The camera has too often cast a violent gaze over indigenous communities the world over, and Māori are protective of our people. Because of this many of us have justified and necessary reservations. Throughout our local history, Pākehā have represented Māori as outsiders to the New Zealand norm; as objects of clinical ethnographic research; aliens on our own whenua.
Whether representations of Māori are respectful or demeaning, they have too often carried a Pākehā perspective, owing mainly to the exclusion of Māori from positions of influence within our film and television industry. Habicht was aware of this going into the film’s production, he says, and James and Isey is in part a study into what it means for non-Māori to make a documentary on Māori.
To be honest, I initially felt uneasy about all of this, but after watching the film I got a sense of the aroha, gentleness and self-determination that are given to both Isey and James. Habicht has navigated the complexities of making such a film with generosity and care.
Tikanga was followed in a tangible sense; with koha given to marae and the kapa haka group that features in the film, and James and Isey will share in the profits. This may not fit neatly into western documentary ethics, but it certainly fits a Māori approach.
While it was just Habicht behind the camera filming, the post-production was a vital part of ensuring the film was culturally appropriate. “I’m probably a naive, backyard film-maker with good intentions,” Habicht says, “but when it came to the edit, a lot of thought was put into all those things, because it’s so important to do it justice.”
Vitally, experienced Māori were involved post-filming. Lani-Rain Feltham (Te Arawa) was brought on as co-producer, Mana Epiha (Ngāpuhi, Waikato) was the film’s tikanga consultant and Gregory King (Ngāpuhi, Mangaiti) was story consultant, while fluent te reo speakers were consulted and James and Isey themselves had a hand in the final edit.
Māori stories will always be inherently political. Explicit political themes are touched on in stories told by the pair, including the loss of te reo, racial profiling and state-enforced cultural suppression.
In the context of the Covid-19 pandemic, during which the vulnerability of our older people has been thrown into sharp relief, James and Isey delivers an especially poignant political message about the importance of kaumātua and their wellbeing.
Isey has lived through two pandemics: a fact the film begins with, explaining in a caption that Isey was born on April 3, 1919, just months after the influenza pandemic hit Aotearoa. The suggestion to add this caption, along with others that give context to Isey’s life, came from Pulp frontman Jarvis Cocker, the subject of Habicht’s 2014 documentary, after he watched an early cut of James and Isey.
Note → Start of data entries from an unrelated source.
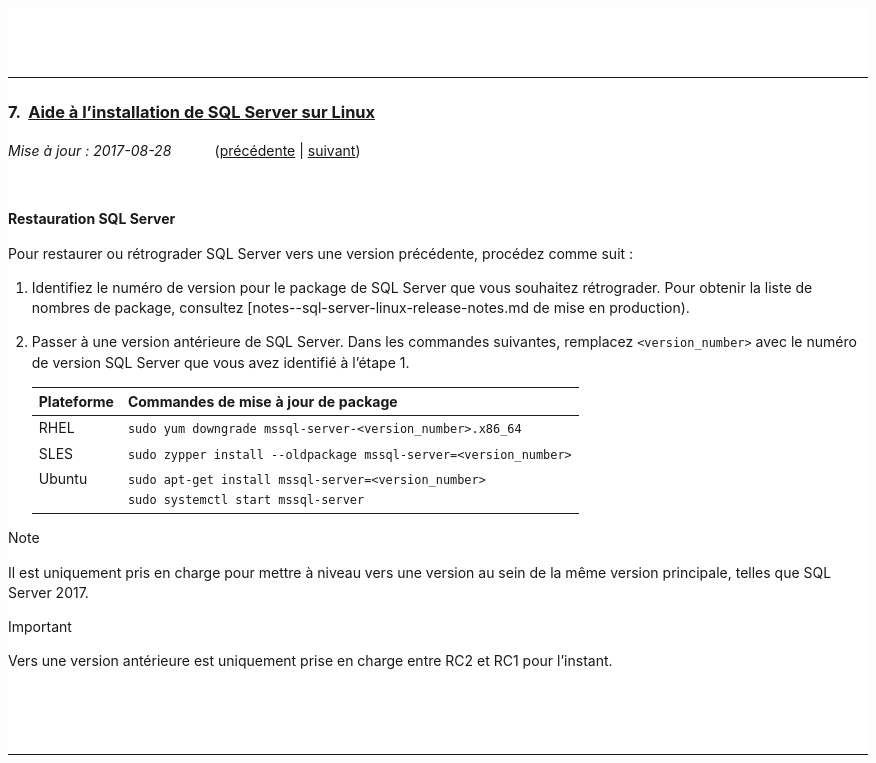 

&nbsp;

&nbsp;

---

<a name="TitleNum_7"/>

### <a name="7-nbsp-installation-guidance-for-sql-server-on-linuxsql-server-linux-setupmd"></a>7. &nbsp;[Aide à l’installation de SQL Server sur Linux](sql-server-linux-setup.md)

*Mise à jour : 2017-08-28* &nbsp; &nbsp; &nbsp; &nbsp; &nbsp; ([précédente](#TitleNum_6) | [suivant](#TitleNum_8))



&nbsp;






**<a id="rollback"></a>Restauration SQL Server**


Pour restaurer ou rétrograder SQL Server vers une version précédente, procédez comme suit :

1. Identifiez le numéro de version pour le package de SQL Server que vous souhaitez rétrograder. Pour obtenir la liste de nombres de package, consultez [notes--sql-server-linux-release-notes.md de mise en production).

1. Passer à une version antérieure de SQL Server. Dans les commandes suivantes, remplacez `<version_number>` avec le numéro de version SQL Server que vous avez identifié à l’étape 1.

   | Plateforme | Commandes de mise à jour de package |
   |-----|-----|
   | RHEL | `sudo yum downgrade mssql-server-<version_number>.x86_64` |
   | SLES | `sudo zypper install --oldpackage mssql-server=<version_number>` |
   | Ubuntu | `sudo apt-get install mssql-server=<version_number>`<br/>`sudo systemctl start mssql-server` |

> [!NOTE]
> Il est uniquement pris en charge pour mettre à niveau vers une version au sein de la même version principale, telles que SQL Server 2017.

> [!IMPORTANT]
> Vers une version antérieure est uniquement prise en charge entre RC2 et RC1 pour l’instant.




&nbsp;

&nbsp;

---

<a name="TitleNum_8"/>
Aside from a few rare examples like long-running television show Waka Huia, kaumātua have often been neglected, at least as a central focus, in our local, mainstream media. That neglect is reflected in our approach more generally when it comes to policy and the norms around aged care. The dedication James has for looking after his mum and the esteem in which he holds her is refreshing and aspirational.
Often James and the film slow down to Isey’s pace; as she paints her nails pink, fishes for kahawai or eats McDonald’s with James by the water. It’s a lesson in patience we could all take on board.
Beautiful moments abound in James and Isey. It’s a true taonga of a film that shows an alternative to modern, western approaches to ageing, and how we look after our parents and grandparents. This in itself is radical and a demonstrably te ao Māori worldview, centring kaumātua, their wellbeing and those who look after them.
James and Isey is now screening in cinemas nationwide.